Lines below that include the word "nodes" should each be copied.

....

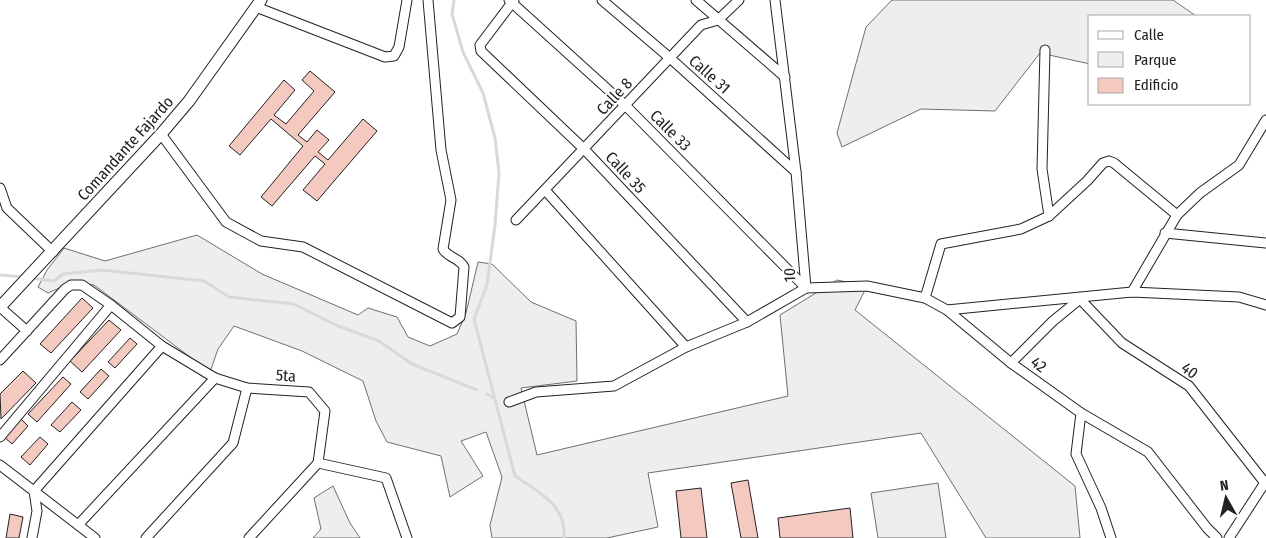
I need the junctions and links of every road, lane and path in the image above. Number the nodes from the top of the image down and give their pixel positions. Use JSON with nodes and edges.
{"nodes":[{"id":1,"x":407,"y":0,"type":"edge"},
{"id":2,"x":428,"y":0,"type":"edge"},
{"id":3,"x":602,"y":0,"type":"edge"},
{"id":4,"x":696,"y":0,"type":"edge"},
{"id":5,"x":739,"y":0,"type":"edge"},
{"id":6,"x":775,"y":0,"type":"edge"},
{"id":7,"x":512,"y":1,"type":"edge"},
{"id":8,"x":258,"y":3,"type":"edge"},
{"id":9,"x":718,"y":20,"type":"junction"},
{"id":10,"x":1045,"y":50,"type":"dead end"},
{"id":11,"x":670,"y":58,"type":"junction"},
{"id":12,"x":785,"y":77,"type":"junction"},
{"id":13,"x":625,"y":105,"type":"junction"},
{"id":14,"x":1266,"y":120,"type":"edge"},
{"id":15,"x":161,"y":134,"type":"junction"},
{"id":16,"x":585,"y":150,"type":"junction"},
{"id":17,"x":796,"y":172,"type":"junction"},
{"id":18,"x":0,"y":188,"type":"edge"},
{"id":19,"x":544,"y":190,"type":"junction"},
{"id":20,"x":1177,"y":214,"type":"junction"},
{"id":21,"x":1049,"y":216,"type":"junction"},
{"id":22,"x":516,"y":220,"type":"dead end"},
{"id":23,"x":1165,"y":233,"type":"junction"},
{"id":24,"x":1266,"y":243,"type":"edge"},
{"id":25,"x":53,"y":252,"type":"junction"},
{"id":26,"x":806,"y":288,"type":"junction"},
{"id":27,"x":1132,"y":292,"type":"junction"},
{"id":28,"x":925,"y":298,"type":"junction"},
{"id":29,"x":1080,"y":299,"type":"junction"},
{"id":30,"x":111,"y":305,"type":"junction"},
{"id":31,"x":1266,"y":305,"type":"edge"},
{"id":32,"x":0,"y":307,"type":"edge"},
{"id":33,"x":947,"y":310,"type":"junction"},
{"id":34,"x":747,"y":322,"type":"junction"},
{"id":35,"x":27,"y":330,"type":"junction"},
{"id":36,"x":162,"y":346,"type":"junction"},
{"id":37,"x":686,"y":347,"type":"junction"},
{"id":38,"x":0,"y":360,"type":"edge"},
{"id":39,"x":1011,"y":363,"type":"junction"},
{"id":40,"x":215,"y":378,"type":"junction"},
{"id":41,"x":246,"y":388,"type":"junction"},
{"id":42,"x":509,"y":402,"type":"dead end"},
{"id":43,"x":1081,"y":412,"type":"junction"},
{"id":44,"x":0,"y":437,"type":"edge"},
{"id":45,"x":318,"y":462,"type":"junction"},
{"id":46,"x":0,"y":465,"type":"edge"},
{"id":47,"x":1266,"y":482,"type":"edge"},
{"id":48,"x":34,"y":491,"type":"junction"},
{"id":49,"x":79,"y":524,"type":"junction"},
{"id":50,"x":32,"y":538,"type":"edge"},
{"id":51,"x":94,"y":538,"type":"edge"},
{"id":52,"x":146,"y":538,"type":"edge"},
{"id":53,"x":250,"y":538,"type":"edge"},
{"id":54,"x":407,"y":538,"type":"edge"},
{"id":55,"x":1110,"y":538,"type":"edge"},
{"id":56,"x":1218,"y":538,"type":"edge"},
{"id":57,"x":1229,"y":538,"type":"edge"}],
"edges":[{"from":1,"to":8,"type":"street"},
{"from":2,"to":15,"type":"street"},
{"from":3,"to":11,"type":"street","name":"Calle 31"},
{"from":4,"to":9,"type":"street"},
{"from":5,"to":9,"type":"street","name":"Calle 8"},
{"from":6,"to":12,"type":"street","name":"10"},
{"from":7,"to":13,"type":"street","name":"Calle 33"},
{"from":7,"to":16,"type":"street","name":"Calle 35"},
{"from":8,"to":15,"type":"street","name":"Comandante Fajardo"},
{"from":9,"to":11,"type":"street","name":"Calle 8"},
{"from":9,"to":12,"type":"street"},
{"from":10,"to":21,"type":"street"},
{"from":11,"to":13,"type":"street","name":"Calle 8"},
{"from":11,"to":17,"type":"street","name":"Calle 31"},
{"from":12,"to":17,"type":"street","name":"10"},
{"from":13,"to":16,"type":"street","name":"Calle 8"},
{"from":13,"to":26,"type":"street","name":"Calle 33"},
{"from":14,"to":20,"type":"street"},
{"from":15,"to":25,"type":"street","name":"Comandante Fajardo"},
{"from":16,"to":19,"type":"street","name":"Calle 8"},
{"from":16,"to":34,"type":"street","name":"Calle 35"},
{"from":17,"to":26,"type":"street","name":"10"},
{"from":18,"to":25,"type":"street"},
{"from":19,"to":22,"type":"street","name":"Calle 8"},
{"from":19,"to":37,"type":"street"},
{"from":20,"to":21,"type":"street"},
{"from":20,"to":23,"type":"street"},
{"from":21,"to":28,"type":"street"},
{"from":23,"to":24,"type":"street"},
{"from":23,"to":27,"type":"street"},
{"from":25,"to":32,"type":"street","name":"Comandante Fajardo"},
{"from":26,"to":28,"type":"street","name":"42"},
{"from":26,"to":34,"type":"street","name":"10"},
{"from":27,"to":29,"type":"street"},
{"from":27,"to":31,"type":"street"},
{"from":28,"to":33,"type":"street","name":"42"},
{"from":29,"to":33,"type":"street"},
{"from":29,"to":39,"type":"street"},
{"from":29,"to":47,"type":"street","name":"40"},
{"from":30,"to":35,"type":"street","name":"5ta"},
{"from":30,"to":36,"type":"street","name":"5ta"},
{"from":30,"to":44,"type":"street"},
{"from":32,"to":35,"type":"street"},
{"from":33,"to":39,"type":"street","name":"42"},
{"from":34,"to":37,"type":"street","name":"10"},
{"from":35,"to":38,"type":"street"},
{"from":36,"to":40,"type":"street","name":"5ta"},
{"from":36,"to":48,"type":"street"},
{"from":37,"to":42,"type":"street","name":"10"},
{"from":39,"to":43,"type":"street","name":"42"},
{"from":40,"to":41,"type":"street","name":"5ta"},
{"from":40,"to":49,"type":"street"},
{"from":41,"to":45,"type":"street","name":"5ta"},
{"from":41,"to":52,"type":"street"},
{"from":43,"to":55,"type":"street"},
{"from":43,"to":56,"type":"street","name":"42"},
{"from":45,"to":53,"type":"street"},
{"from":45,"to":54,"type":"street"},
{"from":46,"to":48,"type":"street"},
{"from":47,"to":57,"type":"street"},
{"from":48,"to":49,"type":"street"},
{"from":48,"to":50,"type":"street"},
{"from":49,"to":51,"type":"street"}]}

....

- **Problem solution**:
I need the junctions and links of every road, lane and path in the image above. Number the nodes from the top of the image down and give their pixel positions. Use JSON with nodes and edges.
{"nodes":[{"id":1,"x":407,"y":0,"type":"edge"},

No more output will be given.